• ASSIGNED TASK: Your task is to count the lines of the entries below that include the word "hospedantes" and to give only the resulting number.

• THE DATA:

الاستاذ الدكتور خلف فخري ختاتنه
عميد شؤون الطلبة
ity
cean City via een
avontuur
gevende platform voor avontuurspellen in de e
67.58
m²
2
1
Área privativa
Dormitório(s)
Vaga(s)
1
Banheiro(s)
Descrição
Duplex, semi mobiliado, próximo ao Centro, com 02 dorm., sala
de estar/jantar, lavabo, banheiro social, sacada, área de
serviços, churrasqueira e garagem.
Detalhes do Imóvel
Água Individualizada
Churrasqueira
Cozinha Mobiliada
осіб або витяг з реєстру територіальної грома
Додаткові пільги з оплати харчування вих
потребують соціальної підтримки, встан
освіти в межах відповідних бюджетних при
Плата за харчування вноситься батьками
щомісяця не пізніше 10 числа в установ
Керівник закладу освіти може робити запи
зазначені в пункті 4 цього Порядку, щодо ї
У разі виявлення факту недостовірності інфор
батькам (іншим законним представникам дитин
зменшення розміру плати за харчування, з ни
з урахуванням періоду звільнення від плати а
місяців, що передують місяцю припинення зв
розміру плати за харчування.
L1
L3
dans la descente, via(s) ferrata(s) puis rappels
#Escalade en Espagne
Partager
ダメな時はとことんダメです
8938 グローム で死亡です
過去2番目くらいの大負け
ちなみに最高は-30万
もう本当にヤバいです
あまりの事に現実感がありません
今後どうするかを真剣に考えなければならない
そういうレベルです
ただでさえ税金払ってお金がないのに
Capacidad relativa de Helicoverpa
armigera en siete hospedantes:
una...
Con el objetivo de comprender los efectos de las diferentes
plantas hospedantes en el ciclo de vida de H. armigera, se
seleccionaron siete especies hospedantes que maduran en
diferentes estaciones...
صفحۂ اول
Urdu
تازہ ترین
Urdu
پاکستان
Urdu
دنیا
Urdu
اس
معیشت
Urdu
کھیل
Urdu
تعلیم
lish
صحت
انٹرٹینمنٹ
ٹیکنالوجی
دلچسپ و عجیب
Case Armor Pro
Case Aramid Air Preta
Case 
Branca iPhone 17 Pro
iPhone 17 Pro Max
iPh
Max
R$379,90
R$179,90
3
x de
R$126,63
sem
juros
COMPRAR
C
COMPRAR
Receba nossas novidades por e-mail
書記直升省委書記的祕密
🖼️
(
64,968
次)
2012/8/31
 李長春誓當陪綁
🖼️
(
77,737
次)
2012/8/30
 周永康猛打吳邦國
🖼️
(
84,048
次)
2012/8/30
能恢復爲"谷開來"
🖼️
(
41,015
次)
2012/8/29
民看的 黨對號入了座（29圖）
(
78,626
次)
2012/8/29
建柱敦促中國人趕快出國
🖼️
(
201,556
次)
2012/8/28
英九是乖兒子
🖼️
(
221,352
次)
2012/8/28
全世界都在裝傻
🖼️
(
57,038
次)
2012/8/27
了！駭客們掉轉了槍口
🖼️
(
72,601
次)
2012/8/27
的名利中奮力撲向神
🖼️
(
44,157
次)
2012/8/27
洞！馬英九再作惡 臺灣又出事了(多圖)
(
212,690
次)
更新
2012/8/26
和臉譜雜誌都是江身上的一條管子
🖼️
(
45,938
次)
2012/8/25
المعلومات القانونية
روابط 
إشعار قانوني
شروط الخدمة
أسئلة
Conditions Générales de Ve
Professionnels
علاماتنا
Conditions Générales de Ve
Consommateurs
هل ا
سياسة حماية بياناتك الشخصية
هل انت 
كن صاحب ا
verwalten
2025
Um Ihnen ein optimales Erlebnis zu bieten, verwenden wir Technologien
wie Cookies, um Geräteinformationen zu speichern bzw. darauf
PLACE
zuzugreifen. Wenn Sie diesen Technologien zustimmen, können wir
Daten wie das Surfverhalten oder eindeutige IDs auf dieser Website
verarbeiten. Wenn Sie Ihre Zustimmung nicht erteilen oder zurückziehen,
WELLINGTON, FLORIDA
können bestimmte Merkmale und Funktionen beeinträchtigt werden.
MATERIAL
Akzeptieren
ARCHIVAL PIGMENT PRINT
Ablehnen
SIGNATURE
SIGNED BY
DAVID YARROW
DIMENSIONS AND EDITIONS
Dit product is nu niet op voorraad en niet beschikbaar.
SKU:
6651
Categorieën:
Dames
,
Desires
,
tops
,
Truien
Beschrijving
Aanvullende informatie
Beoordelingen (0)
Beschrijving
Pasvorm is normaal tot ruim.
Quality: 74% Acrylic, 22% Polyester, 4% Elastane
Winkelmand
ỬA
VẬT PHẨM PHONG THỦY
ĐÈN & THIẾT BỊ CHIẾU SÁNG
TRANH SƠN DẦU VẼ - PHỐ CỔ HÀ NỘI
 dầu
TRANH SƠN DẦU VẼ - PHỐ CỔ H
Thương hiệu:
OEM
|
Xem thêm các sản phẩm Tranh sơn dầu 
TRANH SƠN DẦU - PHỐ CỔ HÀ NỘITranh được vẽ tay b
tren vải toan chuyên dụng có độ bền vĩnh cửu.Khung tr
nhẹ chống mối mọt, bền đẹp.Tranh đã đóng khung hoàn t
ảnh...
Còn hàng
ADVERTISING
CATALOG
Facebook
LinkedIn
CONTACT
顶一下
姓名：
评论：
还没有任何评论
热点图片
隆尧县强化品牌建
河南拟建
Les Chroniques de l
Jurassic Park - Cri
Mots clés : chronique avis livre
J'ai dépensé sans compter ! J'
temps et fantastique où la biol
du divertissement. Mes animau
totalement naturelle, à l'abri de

• ANSWER TO THE PROBLEM: 3